Multivariable Plots: Body Mass Index & Systolic BP, by gender and age

Just copy this:

library(dplyr)
heart2 <- heart %>% 
  mutate(age_cat = cut(RIDAGEYR,c(0,30,55,100)))

Recreate theirs first

ggplot(heart2, aes(x = BMXBMI, y = BPXSAR)) +
  geom_point() +
  stat_smooth(aes(colour = gender), method = "lm") +
  facet_wrap(~age_cat) +
  labs(x = "Body Mass Index"~(kg/m^2), y = "Systolic BP (mmHg)")

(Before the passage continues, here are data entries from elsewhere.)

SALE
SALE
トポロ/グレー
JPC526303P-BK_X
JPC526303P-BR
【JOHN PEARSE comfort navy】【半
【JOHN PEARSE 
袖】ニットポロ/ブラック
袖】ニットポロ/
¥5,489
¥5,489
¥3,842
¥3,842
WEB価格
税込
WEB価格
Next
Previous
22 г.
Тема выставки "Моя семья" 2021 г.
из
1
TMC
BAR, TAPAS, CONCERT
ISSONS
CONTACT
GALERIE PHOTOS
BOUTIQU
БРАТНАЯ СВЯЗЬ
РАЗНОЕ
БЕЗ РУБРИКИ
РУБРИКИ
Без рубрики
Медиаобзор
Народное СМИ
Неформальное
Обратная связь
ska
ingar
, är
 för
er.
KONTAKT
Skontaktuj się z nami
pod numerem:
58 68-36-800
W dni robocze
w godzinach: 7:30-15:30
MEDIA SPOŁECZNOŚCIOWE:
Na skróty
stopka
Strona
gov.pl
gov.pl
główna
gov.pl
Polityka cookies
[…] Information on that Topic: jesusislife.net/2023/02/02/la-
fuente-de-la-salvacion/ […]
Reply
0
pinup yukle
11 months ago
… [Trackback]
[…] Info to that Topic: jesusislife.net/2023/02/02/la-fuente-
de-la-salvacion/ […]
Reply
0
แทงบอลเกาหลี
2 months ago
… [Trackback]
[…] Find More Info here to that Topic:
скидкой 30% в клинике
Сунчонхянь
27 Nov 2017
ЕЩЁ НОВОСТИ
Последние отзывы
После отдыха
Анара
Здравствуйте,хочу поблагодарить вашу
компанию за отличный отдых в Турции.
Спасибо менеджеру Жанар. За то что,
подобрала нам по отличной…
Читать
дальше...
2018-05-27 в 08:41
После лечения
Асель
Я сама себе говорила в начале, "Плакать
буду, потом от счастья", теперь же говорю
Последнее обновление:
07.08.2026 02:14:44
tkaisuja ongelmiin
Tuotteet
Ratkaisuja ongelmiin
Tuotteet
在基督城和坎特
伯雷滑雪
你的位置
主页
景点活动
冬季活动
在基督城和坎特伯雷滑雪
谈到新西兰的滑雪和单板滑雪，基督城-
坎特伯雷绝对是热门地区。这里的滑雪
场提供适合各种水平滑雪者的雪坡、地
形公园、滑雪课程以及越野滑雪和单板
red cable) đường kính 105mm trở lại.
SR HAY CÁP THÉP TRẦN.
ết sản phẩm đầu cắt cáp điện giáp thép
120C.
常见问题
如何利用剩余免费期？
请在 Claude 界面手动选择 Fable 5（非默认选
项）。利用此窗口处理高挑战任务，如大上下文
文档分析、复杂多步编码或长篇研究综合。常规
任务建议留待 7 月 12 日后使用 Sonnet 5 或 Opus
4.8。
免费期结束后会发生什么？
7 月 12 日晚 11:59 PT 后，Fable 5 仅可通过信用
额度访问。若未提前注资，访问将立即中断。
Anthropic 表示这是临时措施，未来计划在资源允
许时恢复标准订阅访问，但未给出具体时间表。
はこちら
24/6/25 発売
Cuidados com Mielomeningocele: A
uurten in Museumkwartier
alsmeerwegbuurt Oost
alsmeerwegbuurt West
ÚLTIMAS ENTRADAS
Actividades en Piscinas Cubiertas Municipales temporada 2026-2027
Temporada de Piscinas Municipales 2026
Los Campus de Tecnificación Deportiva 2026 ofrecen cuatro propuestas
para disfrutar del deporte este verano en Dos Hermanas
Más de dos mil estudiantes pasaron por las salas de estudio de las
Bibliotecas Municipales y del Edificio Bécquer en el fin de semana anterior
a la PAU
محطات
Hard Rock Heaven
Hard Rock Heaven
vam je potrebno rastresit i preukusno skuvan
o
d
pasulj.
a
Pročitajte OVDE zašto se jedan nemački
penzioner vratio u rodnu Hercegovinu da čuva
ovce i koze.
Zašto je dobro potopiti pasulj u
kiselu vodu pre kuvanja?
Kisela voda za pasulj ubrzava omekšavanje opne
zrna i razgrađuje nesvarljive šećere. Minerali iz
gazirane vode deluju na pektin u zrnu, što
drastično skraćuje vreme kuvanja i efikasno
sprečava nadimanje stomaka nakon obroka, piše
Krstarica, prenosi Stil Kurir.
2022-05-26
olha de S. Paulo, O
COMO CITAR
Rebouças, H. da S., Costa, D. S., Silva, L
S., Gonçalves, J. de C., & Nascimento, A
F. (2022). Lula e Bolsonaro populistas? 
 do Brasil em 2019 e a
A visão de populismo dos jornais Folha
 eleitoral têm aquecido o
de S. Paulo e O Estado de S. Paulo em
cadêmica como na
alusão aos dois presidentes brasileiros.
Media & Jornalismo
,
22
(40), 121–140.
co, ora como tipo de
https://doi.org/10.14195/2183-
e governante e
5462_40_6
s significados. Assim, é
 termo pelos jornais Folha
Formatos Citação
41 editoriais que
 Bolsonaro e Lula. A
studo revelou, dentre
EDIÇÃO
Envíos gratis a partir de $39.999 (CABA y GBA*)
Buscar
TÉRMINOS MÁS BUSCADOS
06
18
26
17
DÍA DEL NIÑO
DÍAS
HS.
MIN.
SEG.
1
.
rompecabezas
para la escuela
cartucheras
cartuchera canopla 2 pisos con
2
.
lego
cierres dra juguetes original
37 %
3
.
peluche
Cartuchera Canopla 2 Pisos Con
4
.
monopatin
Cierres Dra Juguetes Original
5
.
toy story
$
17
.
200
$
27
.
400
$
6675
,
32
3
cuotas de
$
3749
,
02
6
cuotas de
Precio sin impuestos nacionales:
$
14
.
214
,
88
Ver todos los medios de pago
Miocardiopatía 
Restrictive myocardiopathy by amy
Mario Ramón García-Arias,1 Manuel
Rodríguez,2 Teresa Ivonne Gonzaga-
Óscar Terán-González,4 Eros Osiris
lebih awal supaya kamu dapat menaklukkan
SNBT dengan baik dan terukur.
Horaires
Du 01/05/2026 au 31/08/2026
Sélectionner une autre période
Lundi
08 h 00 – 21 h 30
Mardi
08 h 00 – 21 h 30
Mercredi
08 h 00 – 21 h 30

Try with facet grid, update labels

ggplot(heart2, aes(x = BMXBMI, y = BPXSAR)) +
  geom_point() +
  stat_smooth(aes(colour = gender), method = "lm") +
  facet_grid(gender~age_cat) +
  labs(x = "Body Mass Index"~(kg/m^2), y = "Systolic BP (mmHg)")

Play with colors!

ggplot(heart2, aes(x = BMXBMI, y = BPXSAR, colour = gender)) +
  geom_point(alpha = .5) +
  stat_smooth(method = "lm") +
  facet_grid(gender~age_cat) +
  theme_minimal() +
  labs(x = "Body Mass Index"~(kg/m^2), y = "Systolic BP (mmHg)") +
  scale_color_manual(values = c("#B47CC7", "#D65F5F"), guide = FALSE)

my_colors <- c("#C4AD66", "#77BEDB")
ggplot(heart2, aes(x = BMXBMI, y = BPXSAR, colour = gender)) +
  geom_point(alpha = .5) +
  stat_smooth(method = "lm") +
  facet_grid(gender~age_cat) +
  labs(x = "Body Mass Index"~(kg/m^2), y = "Systolic BP (mmHg)") +
  scale_color_manual(values = my_colors, guide = FALSE)